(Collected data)
● ● ● ● ● ● ●
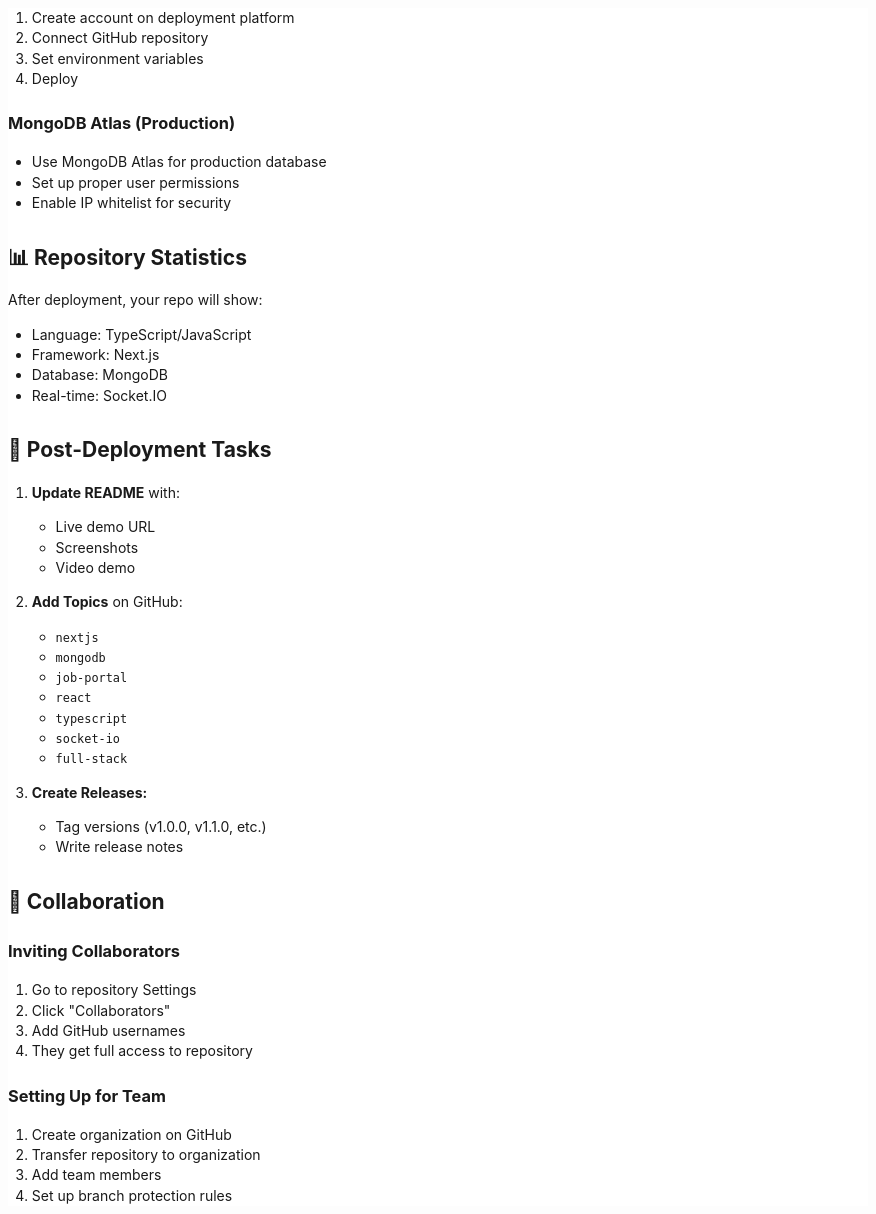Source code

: 1. Create account on deployment platform
2. Connect GitHub repository
3. Set environment variables
4. Deploy

### MongoDB Atlas (Production)

- Use MongoDB Atlas for production database
- Set up proper user permissions
- Enable IP whitelist for security

## 📊 Repository Statistics

After deployment, your repo will show:
- Language: TypeScript/JavaScript
- Framework: Next.js
- Database: MongoDB
- Real-time: Socket.IO

## 🎯 Post-Deployment Tasks

1. **Update README** with:
   - Live demo URL
   - Screenshots
   - Video demo
   
2. **Add Topics** on GitHub:
   - `nextjs`
   - `mongodb`
   - `job-portal`
   - `react`
   - `typescript`
   - `socket-io`
   - `full-stack`

3. **Create Releases:**
   - Tag versions (v1.0.0, v1.1.0, etc.)
   - Write release notes

## 🤝 Collaboration

### Inviting Collaborators

1. Go to repository Settings
2. Click "Collaborators"
3. Add GitHub usernames
4. They get full access to repository

### Setting Up for Team

1. Create organization on GitHub
2. Transfer repository to organization
3. Add team members
4. Set up branch protection rules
● ● ● ● ● ● ●
[Task to carry out]: Every line of the records that includes the word "full" should be gathered.

[Written solution]:
   - `full-stack`
4. They get full access to repository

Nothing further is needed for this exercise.